I made this menu for my daughter a while back before we started letting my daughter eat what she wanted. I felt that food just wasn’t working well for us. My daughter is a grazer and would constantly say she was hungry, and then ask me or her dad for a ‘list.’ Then we’d have to think of all the possible foods she might want and make suggestions. It got pretty tiring having to go through lists of foods the whole time!

So we got pictures of her favourite foods and made her a menu of things to choose from. Since my daughter is more of a snacker than a big meal eater there were lots of things we could get for her with zero preparation.

However the menu ended up being disappointing, when I realised that my daughter would immediately flick to the back of the menu where I had the ‘unhealthy’ options. Chocolate, ice cream and crisps. At this time I was only giving her chocolate sweetened with Stevia that I got when we were back in the UK, and I also made this delicious chocolate ice cream from avocados and bananas. More often than not these items were ‘out of stock.’ I didn’t always have the time to make ice cream, and the chocolate ran out. With crisps I didn’t keep them in the house, because unconsciously I was trying to keep her away from the ‘bad’ stuff, and try to control my own crisp addiction too!

The menu soon lost it’s appeal to my daughter when she realised that the items she wanted to choose weren’t freely available. She hadn’t picked it off the shelf for months.

However things have changed since we started to let my daughter eat what she wanted. Yesterday after a day’s travelling munching on french fries and croissants she came home, picked up the menu and asked for red and yellow pepper sticks and carrots!

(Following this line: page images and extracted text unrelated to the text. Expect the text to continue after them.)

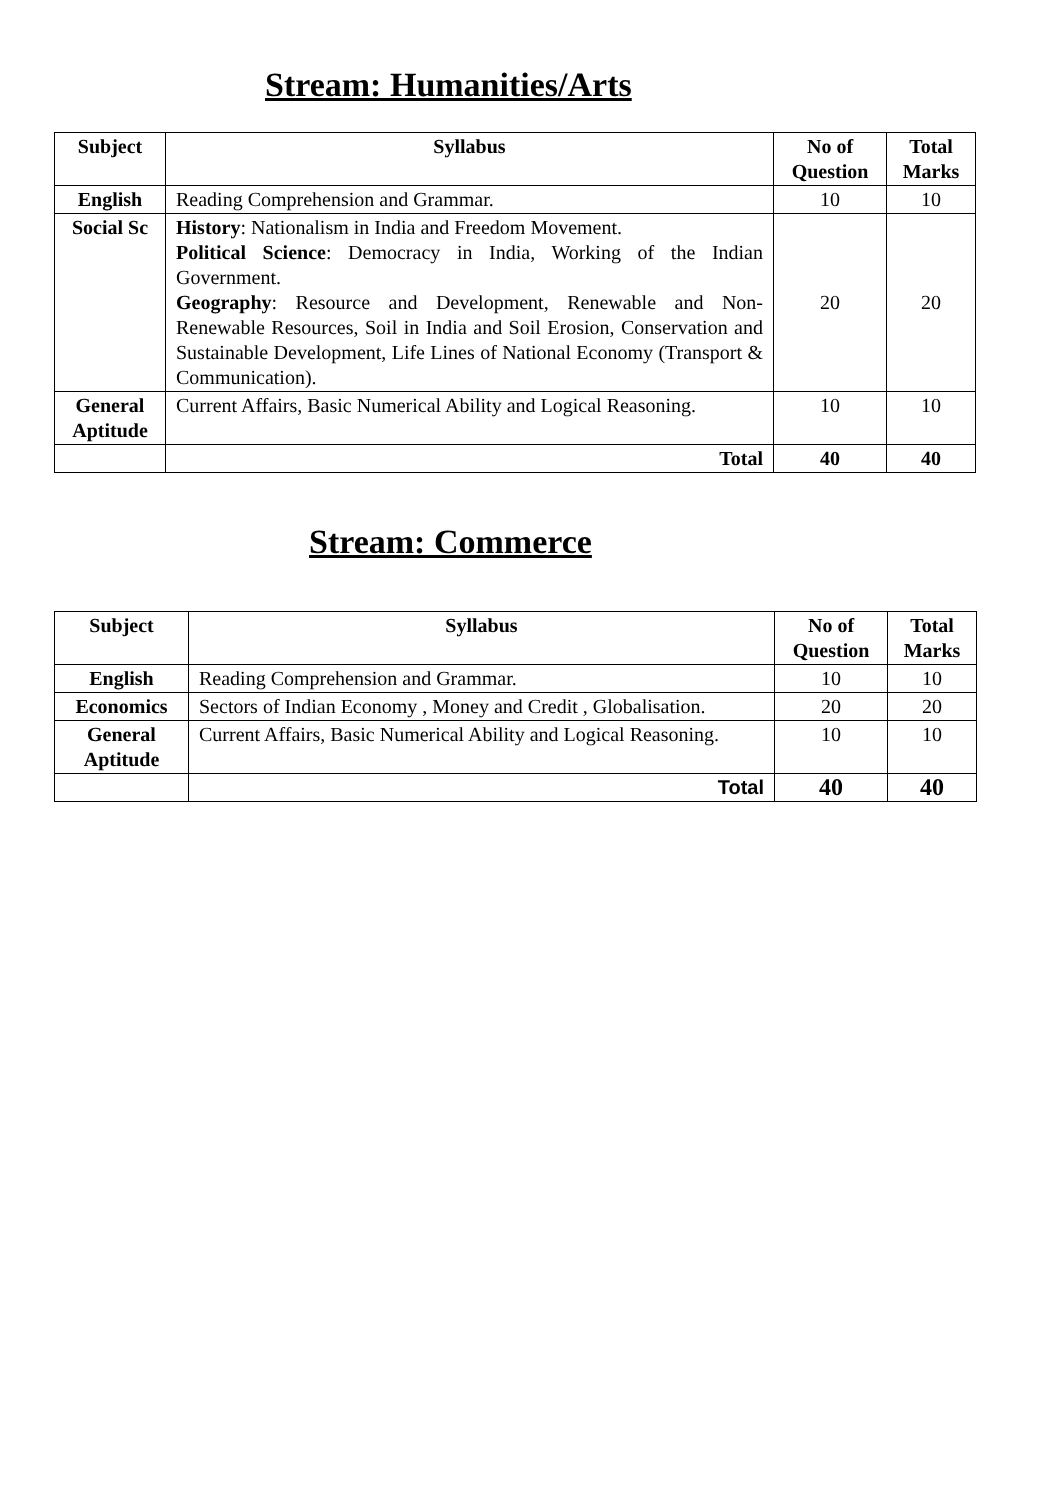Stream: Humanities/Arts
| Subject | Syllabus | No of Question | Total Marks |
| --- | --- | --- | --- |
| English | Reading Comprehension and Grammar. | 10 | 10 |
| Social Sc | History : Nationalism in India and Freedom Movement. Political Science : Democracy in India, Working of the Indian Government. Geography : Resource and Development, Renewable and Non-Renewable Resources, Soil in India and Soil Erosion, Conservation and Sustainable Development, Life Lines of National Economy (Transport & Communication). | 20 | 20 |
| General Aptitude | Current Affairs, Basic Numerical Ability and Logical Reasoning. | 10 | 10 |
| | Total | 40 | 40 |
Stream: Commerce
| Subject | Syllabus | No of Question | Total Marks |
| --- | --- | --- | --- |
| English | Reading Comprehension and Grammar. | 10 | 10 |
| Economics | Sectors of Indian Economy , Money and Credit , Globalisation. | 20 | 20 |
| General Aptitude | Current Affairs, Basic Numerical Ability and Logical Reasoning. | 10 | 10 |
| | Total | 40 | 40 |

The novelty of having chocolate hasn’t worn off yet. Every time she picks a chocolate bar for breakfast or a snack she looks at me with an uncomfortable expression like she’s waiting for me to tell her no, and suggest other foods that would be better options. But as I allow her to trust, and listen to the signals her body is giving, food isn’t a battleground anymore.

In the book Kids, Carrots, and Candy the authors say that when we have limited certain kinds of food in the past our children will eat lots more of it when we do relax the limits, but over time the novelty wears off. When children trust that we are no longer controlling what goes into their bodies, eating becomes out what children sense their body needs, rather than about power struggles.  We’re still on this journey, still learning to trust and let go of control. But when my daughter’s munching on carrots she chose without me lecturing her about nutrition, or making ‘healthy suggestions,’ then I’m at peace with where we are right now.